O comportamento em bolsa da Galp Energia verificou-se já depois de anúncio de que a italiana Eni alienou as últimas acções que detinha da petrolífera nacional. A empresa transalpina vendeu as acções a 9,81 euros, o que representa um desconto de 2,5% comparativamente com o valor de fecho na sessão da última quinta-feira, numa altura em os investidores desconheciam ainda que a Eni estava a alienar a sua posição na Galp.

 

A Galp interrompeu assim um ciclo consecutivo de quatro sessões seguidas a valorizar, registando mesmo a maior queda diária desde que a 24 de Agosto deste ano afundou perto de 8%.

 

Mas para além de ter registado uma queda bastante acentuada, a cotada liderada por Carlos Gomes da Silva também apresentou grande liquidez ao longo de uma sessão em que trocaram de mãos mais de 5,5 milhões de títulos, valor que compara com uma média diária, nos últimos seis meses, pouco acima das 1,5 milhões de acções.

 

"É positivo para a Galp que a Eni tenha saído finalmente da sua estrutura accionista", realça o analista do Haitong, Filipe Rosa, que considera que o desconto de 2,5% "mostra que houve um forte interesse dos investidores em participarem" na compra destas acções.

 

Já os analistas do BPI consideram que o preço a que as acções da Galp foram vendidas pela Eni representa um "desconto modesto" face ao valor de fecho da sessão anterior. Esta alienação "põe fim ao risco associado à participação do grupo italiano".

 
A potencial venda desta parcela do capital da Galp era apontada pela generalidade dos analistas como um factor de pressão, já que a Eni detinha esta última parcela do capital da petrolífera portuguesa através de obrigações convertíveis em acções cuja maturidade era alcançada precisamente em Novembro, desbloqueando estes títulos, que poderiam assim ser colocados no mercado. E em causa estavam mais de 30 milhões de acções. 
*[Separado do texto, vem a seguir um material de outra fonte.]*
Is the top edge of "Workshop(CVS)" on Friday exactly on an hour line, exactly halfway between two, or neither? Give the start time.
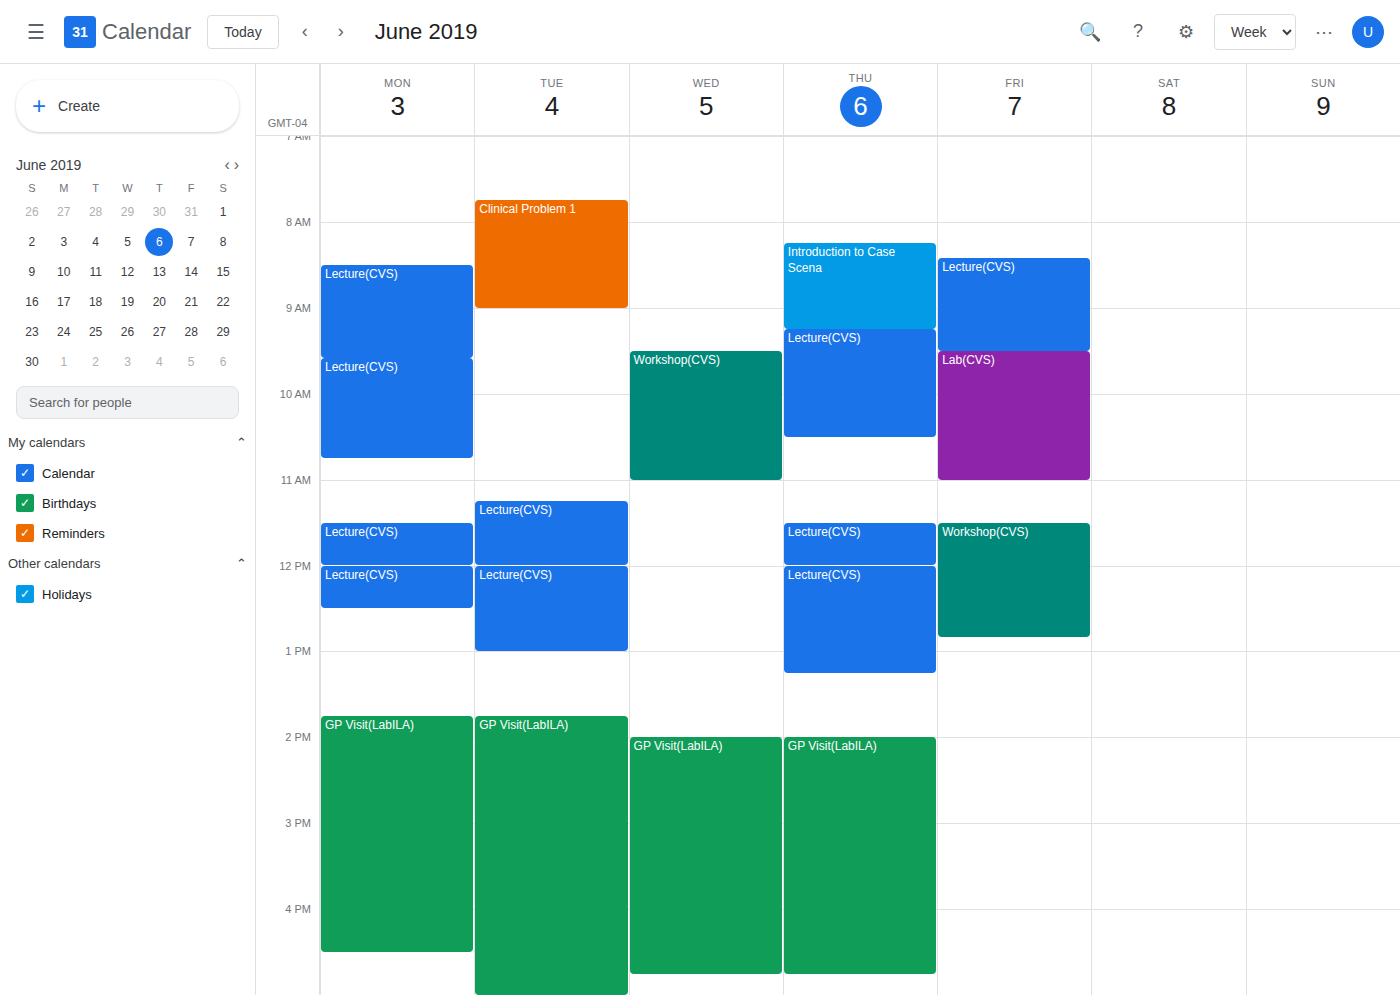
11:30 AM -- halfway between the 11 AM and 12 PM lines.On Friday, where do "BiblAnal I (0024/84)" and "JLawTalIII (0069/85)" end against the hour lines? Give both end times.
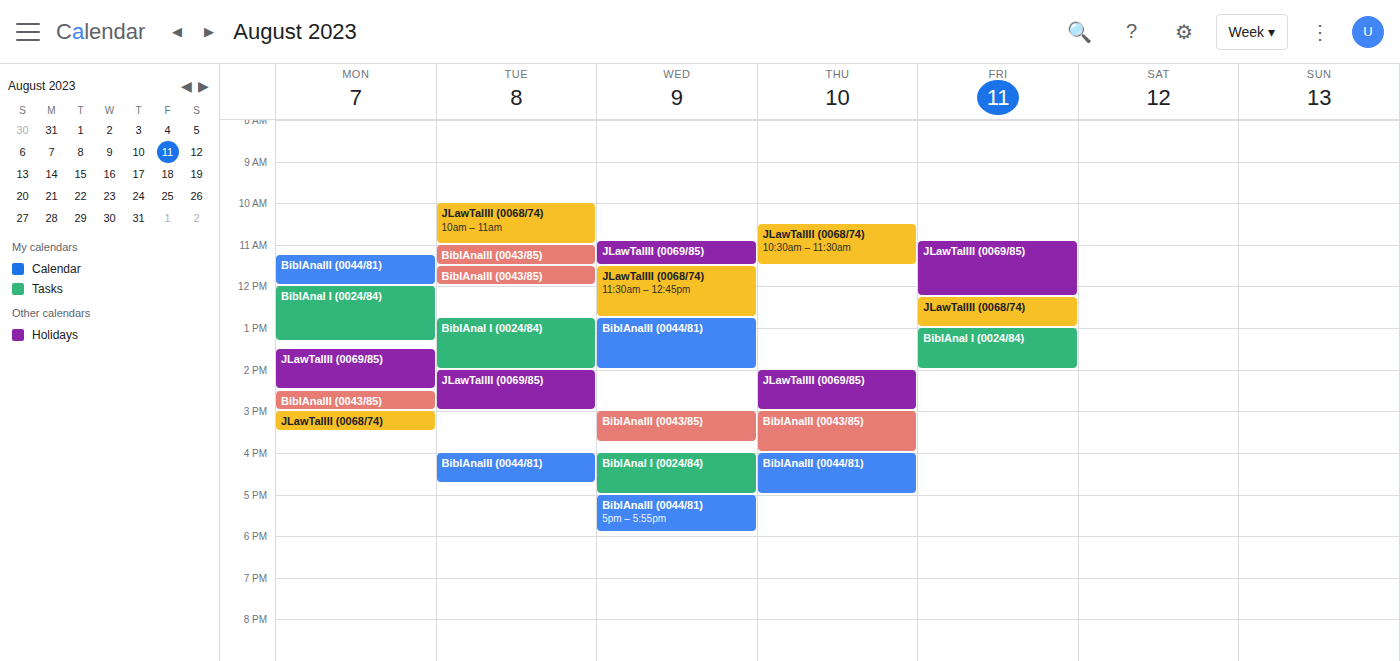
"BiblAnal I (0024/84)": 14:00, exactly on the 14:00 line. "JLawTalIII (0069/85)": 12:15, neither: a quarter of the way from the 12:00 line to the 13:00 line.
Os analistas lembram que ainda há mais participações que são detidas através de obrigações convertíveis em acções, contudo a primeira a vencer é em Setembro de 2017 e a segunda é da Amorim Energia, cuja maturidade é atingida em 2018. No primeiro caso é uma posição representativa de 7% da Galp e no segundo de 3%.

 

Ambos os accionistas em causa "estão com pouca liquidez", realça o analista do Haitong, que considera que as posições destes dois accionistas terão futuros diferentes. "Enquanto pensamos que é muito provável que a participação da Parpública seja posta no mercado quando as obrigações vencerem, já que o Governo português quer concluir a privatização e sair completamente da estrutura accionista da Galp, no caso da Amorim Energia não esperamos que venda as acções", explica o analista numa breve nota de análise a que o Negócios teve acesso. 

 

Desde o início de 2015, as acções da Galp Energia já valorizaram 13,41% para uma capitalização bolsista que actualmente é já superior a 7,9 milhões de euros. 

Nota: A notícia não dispensa a consulta da nota de "research" emitida pela casa de investimento, que poderá ser pedida junto da mesma. O Negócios alerta para a possibilidade de existirem conflitos de interesse nalguns bancos de investimento em relação à cotada analisada, como participações no seu capital. Para tomar decisões de investimento deverá consultar a nota de "research" na íntegra e informar-se junto do seu intermediário financeiro.